Reproduce the text below verbatim, from the line containing "苗翳的再度叫喚，古怪的眼神才回醒過來。" through the line containing "Effect parameter definition name / strings.", with both of those lines included. Leave any pictures out.

** RECORDS SHOWN **

+++++

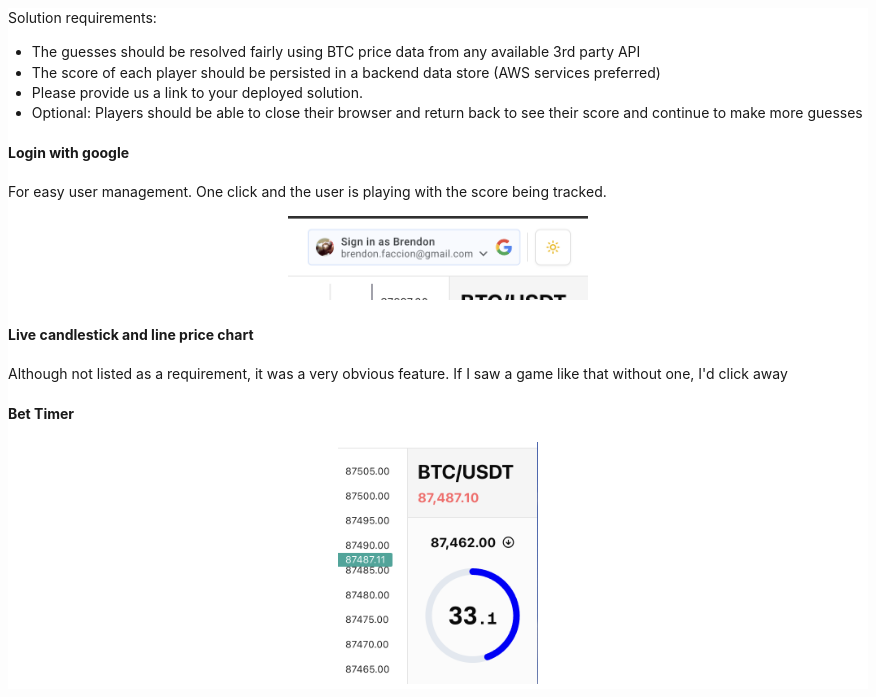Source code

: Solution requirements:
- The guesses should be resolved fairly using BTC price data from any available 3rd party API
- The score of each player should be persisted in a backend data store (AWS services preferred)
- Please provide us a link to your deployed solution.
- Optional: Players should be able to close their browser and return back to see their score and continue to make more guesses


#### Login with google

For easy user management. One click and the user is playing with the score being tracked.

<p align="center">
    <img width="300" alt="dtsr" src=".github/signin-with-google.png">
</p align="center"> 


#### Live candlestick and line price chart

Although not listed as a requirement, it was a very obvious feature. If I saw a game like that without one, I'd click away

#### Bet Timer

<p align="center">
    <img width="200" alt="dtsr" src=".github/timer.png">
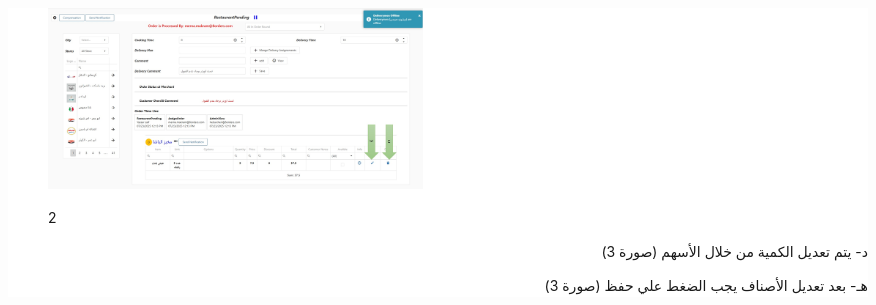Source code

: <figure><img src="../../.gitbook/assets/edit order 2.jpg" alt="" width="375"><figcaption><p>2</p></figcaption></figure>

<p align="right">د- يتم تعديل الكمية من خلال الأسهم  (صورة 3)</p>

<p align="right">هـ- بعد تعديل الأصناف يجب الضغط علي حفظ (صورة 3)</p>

+++++

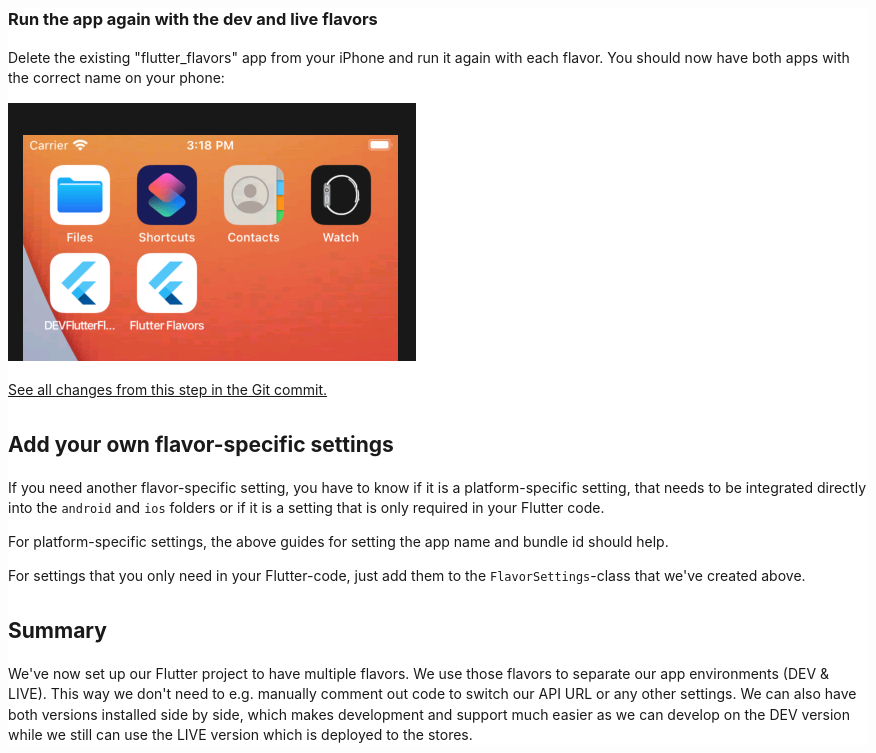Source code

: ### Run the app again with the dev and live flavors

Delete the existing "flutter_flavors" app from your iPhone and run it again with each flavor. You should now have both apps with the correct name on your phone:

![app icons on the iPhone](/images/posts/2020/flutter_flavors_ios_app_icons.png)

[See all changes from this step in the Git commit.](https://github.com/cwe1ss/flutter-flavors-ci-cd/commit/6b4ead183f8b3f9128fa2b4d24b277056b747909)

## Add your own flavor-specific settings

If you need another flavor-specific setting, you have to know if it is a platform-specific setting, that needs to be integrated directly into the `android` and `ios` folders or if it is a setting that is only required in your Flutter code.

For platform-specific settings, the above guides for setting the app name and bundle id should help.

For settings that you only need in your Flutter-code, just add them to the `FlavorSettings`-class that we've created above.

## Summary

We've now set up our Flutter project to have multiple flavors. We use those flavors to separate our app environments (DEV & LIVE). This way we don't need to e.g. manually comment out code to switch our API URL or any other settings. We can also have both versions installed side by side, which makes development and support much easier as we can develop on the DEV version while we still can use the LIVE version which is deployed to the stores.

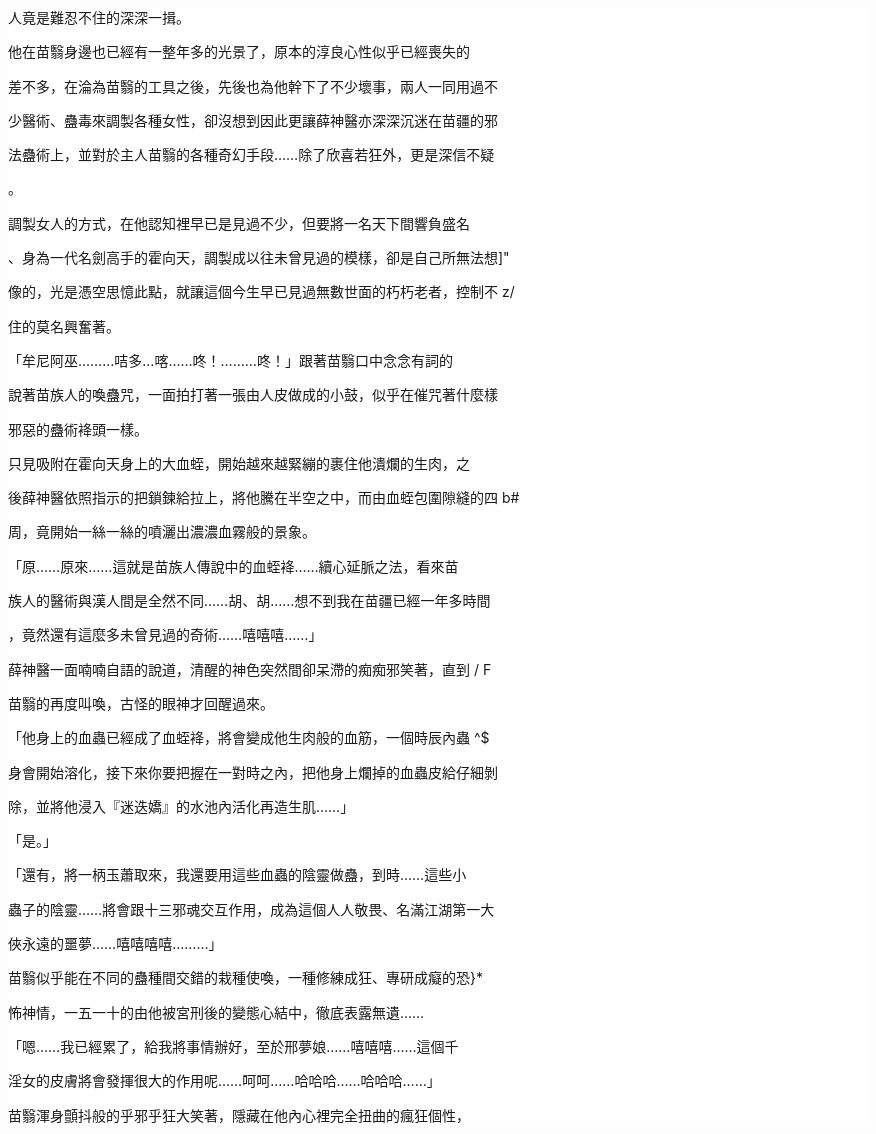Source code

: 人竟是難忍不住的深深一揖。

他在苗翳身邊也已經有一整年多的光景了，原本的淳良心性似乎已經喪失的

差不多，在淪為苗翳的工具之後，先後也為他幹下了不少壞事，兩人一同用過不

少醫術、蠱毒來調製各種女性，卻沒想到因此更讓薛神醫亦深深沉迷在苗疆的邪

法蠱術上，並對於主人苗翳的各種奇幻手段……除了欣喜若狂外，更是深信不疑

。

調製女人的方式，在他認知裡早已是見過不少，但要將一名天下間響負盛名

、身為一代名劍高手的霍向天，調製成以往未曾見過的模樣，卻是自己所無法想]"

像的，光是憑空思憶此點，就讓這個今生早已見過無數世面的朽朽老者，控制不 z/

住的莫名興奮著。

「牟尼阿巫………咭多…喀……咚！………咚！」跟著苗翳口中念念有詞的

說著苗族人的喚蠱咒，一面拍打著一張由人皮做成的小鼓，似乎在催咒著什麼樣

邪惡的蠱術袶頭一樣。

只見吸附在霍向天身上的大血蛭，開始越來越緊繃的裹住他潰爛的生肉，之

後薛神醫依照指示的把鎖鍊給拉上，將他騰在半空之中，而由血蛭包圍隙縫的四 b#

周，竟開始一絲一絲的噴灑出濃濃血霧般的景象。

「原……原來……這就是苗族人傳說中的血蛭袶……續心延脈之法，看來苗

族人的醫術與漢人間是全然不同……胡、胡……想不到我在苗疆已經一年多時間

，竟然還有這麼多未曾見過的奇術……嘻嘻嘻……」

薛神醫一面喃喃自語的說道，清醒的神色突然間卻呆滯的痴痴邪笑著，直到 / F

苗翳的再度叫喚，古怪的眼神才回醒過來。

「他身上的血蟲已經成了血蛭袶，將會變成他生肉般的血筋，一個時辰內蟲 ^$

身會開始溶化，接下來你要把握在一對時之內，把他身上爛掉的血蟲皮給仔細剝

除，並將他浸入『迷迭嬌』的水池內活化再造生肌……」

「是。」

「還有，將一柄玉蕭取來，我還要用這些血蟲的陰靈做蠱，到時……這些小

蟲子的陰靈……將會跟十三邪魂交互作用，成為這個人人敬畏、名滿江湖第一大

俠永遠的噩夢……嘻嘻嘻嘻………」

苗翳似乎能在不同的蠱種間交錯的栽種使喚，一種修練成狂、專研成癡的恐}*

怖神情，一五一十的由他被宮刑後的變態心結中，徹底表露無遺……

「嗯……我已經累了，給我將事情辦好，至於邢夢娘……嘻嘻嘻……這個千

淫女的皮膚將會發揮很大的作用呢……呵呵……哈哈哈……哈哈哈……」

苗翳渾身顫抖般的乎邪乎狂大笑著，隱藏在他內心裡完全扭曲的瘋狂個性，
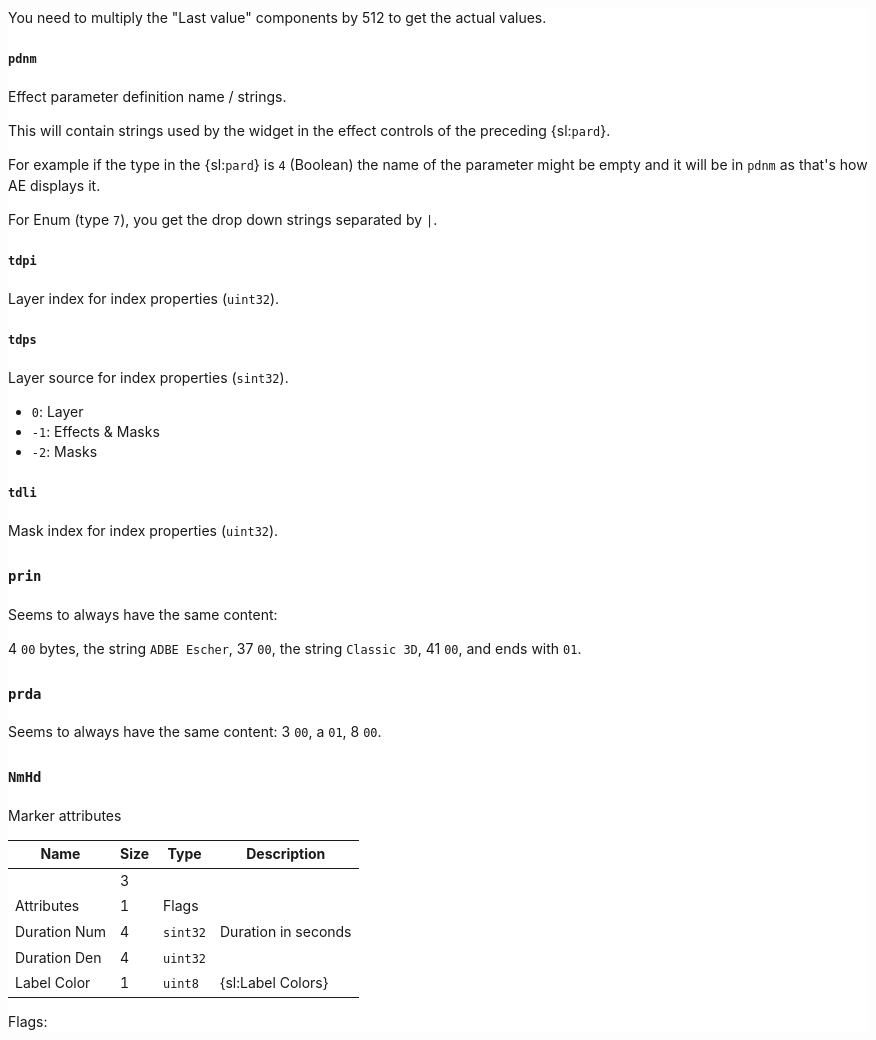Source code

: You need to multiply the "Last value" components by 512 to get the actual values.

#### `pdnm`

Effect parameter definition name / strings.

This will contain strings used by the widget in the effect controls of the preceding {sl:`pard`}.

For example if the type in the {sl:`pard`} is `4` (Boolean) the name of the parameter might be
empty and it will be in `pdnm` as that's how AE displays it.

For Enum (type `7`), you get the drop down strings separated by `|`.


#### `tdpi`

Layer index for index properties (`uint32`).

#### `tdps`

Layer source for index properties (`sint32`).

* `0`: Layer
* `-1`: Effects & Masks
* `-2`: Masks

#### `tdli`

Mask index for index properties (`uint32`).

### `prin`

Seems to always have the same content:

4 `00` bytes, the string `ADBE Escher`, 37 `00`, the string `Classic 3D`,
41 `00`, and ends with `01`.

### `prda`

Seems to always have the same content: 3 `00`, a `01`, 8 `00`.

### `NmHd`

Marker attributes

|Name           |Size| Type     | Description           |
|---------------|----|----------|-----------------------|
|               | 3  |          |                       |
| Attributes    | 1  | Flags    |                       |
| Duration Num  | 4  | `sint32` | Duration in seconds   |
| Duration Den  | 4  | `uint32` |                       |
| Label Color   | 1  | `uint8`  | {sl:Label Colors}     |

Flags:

+++++

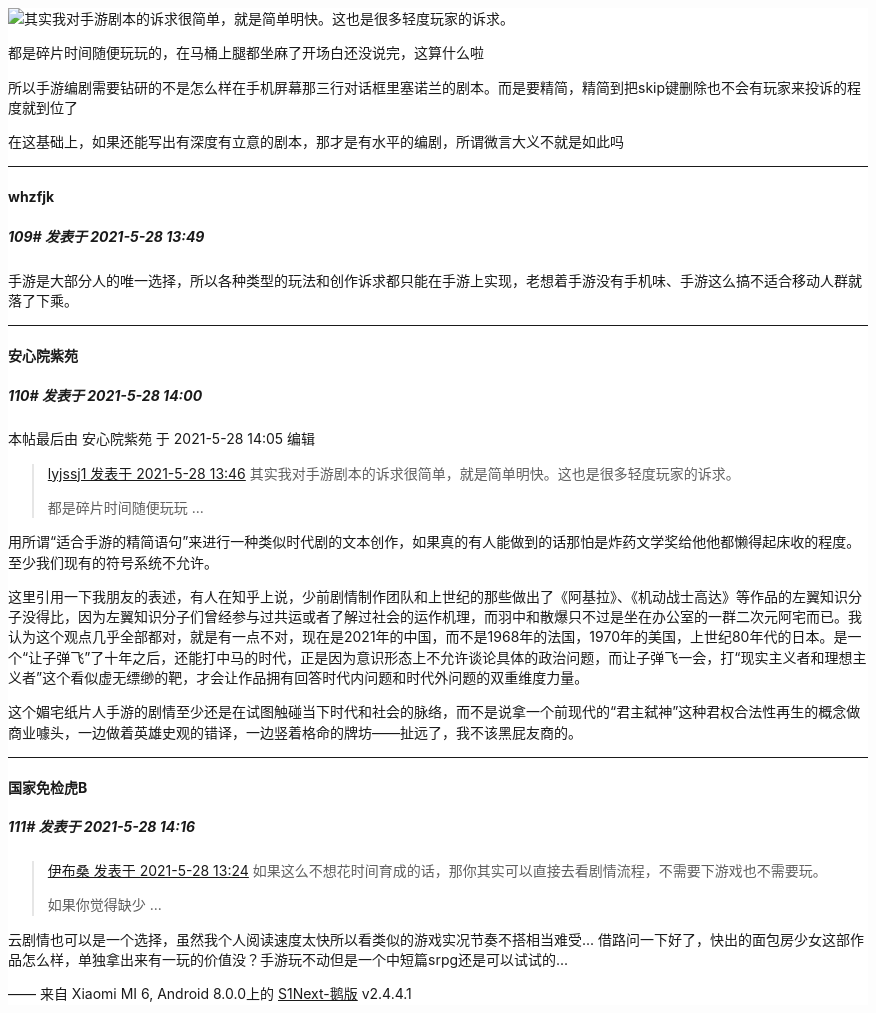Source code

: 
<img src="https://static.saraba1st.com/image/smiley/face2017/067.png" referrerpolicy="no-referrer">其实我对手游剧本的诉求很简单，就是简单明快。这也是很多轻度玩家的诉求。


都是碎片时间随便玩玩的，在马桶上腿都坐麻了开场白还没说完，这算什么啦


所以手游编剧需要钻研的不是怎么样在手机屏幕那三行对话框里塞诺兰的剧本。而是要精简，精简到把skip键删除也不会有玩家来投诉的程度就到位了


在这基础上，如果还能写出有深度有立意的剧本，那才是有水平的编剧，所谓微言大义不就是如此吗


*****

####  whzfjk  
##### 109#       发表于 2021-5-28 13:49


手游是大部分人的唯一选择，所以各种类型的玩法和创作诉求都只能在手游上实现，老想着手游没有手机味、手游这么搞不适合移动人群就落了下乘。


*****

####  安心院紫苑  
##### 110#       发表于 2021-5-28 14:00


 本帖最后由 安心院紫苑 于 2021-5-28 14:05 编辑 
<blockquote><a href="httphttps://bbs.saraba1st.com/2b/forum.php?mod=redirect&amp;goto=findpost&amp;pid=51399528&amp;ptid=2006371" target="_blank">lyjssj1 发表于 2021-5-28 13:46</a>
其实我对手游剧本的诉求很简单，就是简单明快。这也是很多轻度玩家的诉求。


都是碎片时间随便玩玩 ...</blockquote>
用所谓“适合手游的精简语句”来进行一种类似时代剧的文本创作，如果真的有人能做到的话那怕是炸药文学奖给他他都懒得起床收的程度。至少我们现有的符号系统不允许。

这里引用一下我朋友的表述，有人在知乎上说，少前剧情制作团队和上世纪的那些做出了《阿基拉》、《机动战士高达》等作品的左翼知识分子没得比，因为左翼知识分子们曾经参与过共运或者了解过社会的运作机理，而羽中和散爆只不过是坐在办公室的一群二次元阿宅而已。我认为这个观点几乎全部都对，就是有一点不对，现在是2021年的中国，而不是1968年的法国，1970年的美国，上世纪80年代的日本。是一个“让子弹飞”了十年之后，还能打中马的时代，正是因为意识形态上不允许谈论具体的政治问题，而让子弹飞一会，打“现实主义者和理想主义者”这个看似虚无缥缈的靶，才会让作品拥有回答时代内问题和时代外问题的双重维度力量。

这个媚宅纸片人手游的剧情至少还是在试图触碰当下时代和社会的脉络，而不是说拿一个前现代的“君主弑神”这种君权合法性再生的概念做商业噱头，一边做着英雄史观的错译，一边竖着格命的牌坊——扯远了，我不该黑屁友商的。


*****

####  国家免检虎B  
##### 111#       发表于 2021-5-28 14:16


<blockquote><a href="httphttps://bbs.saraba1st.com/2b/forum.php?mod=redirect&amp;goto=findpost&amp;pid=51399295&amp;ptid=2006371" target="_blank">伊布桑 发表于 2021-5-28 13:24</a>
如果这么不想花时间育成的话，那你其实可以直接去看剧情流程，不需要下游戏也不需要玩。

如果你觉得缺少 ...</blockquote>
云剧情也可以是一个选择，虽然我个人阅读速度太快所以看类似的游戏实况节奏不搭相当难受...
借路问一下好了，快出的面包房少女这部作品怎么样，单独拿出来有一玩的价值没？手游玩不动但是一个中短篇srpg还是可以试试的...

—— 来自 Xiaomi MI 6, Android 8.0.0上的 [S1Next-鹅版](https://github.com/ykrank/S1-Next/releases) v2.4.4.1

+++++

** ANSWER SECTION **
苗翳的再度叫喚，古怪的眼神才回醒過來。

「他身上的血蟲已經成了血蛭袶，將會變成他生肉般的血筋，一個時辰內蟲 ^$

身會開始溶化，接下來你要把握在一對時之內，把他身上爛掉的血蟲皮給仔細剝

除，並將他浸入『迷迭嬌』的水池內活化再造生肌……」

「是。」

「還有，將一柄玉蕭取來，我還要用這些血蟲的陰靈做蠱，到時……這些小

蟲子的陰靈……將會跟十三邪魂交互作用，成為這個人人敬畏、名滿江湖第一大

俠永遠的噩夢……嘻嘻嘻嘻………」

苗翳似乎能在不同的蠱種間交錯的栽種使喚，一種修練成狂、專研成癡的恐}*

怖神情，一五一十的由他被宮刑後的變態心結中，徹底表露無遺……

「嗯……我已經累了，給我將事情辦好，至於邢夢娘……嘻嘻嘻……這個千

淫女的皮膚將會發揮很大的作用呢……呵呵……哈哈哈……哈哈哈……」

苗翳渾身顫抖般的乎邪乎狂大笑著，隱藏在他內心裡完全扭曲的瘋狂個性，
Source code

: You need to multiply the "Last value" components by 512 to get the actual values.

#### `pdnm`

Effect parameter definition name / strings.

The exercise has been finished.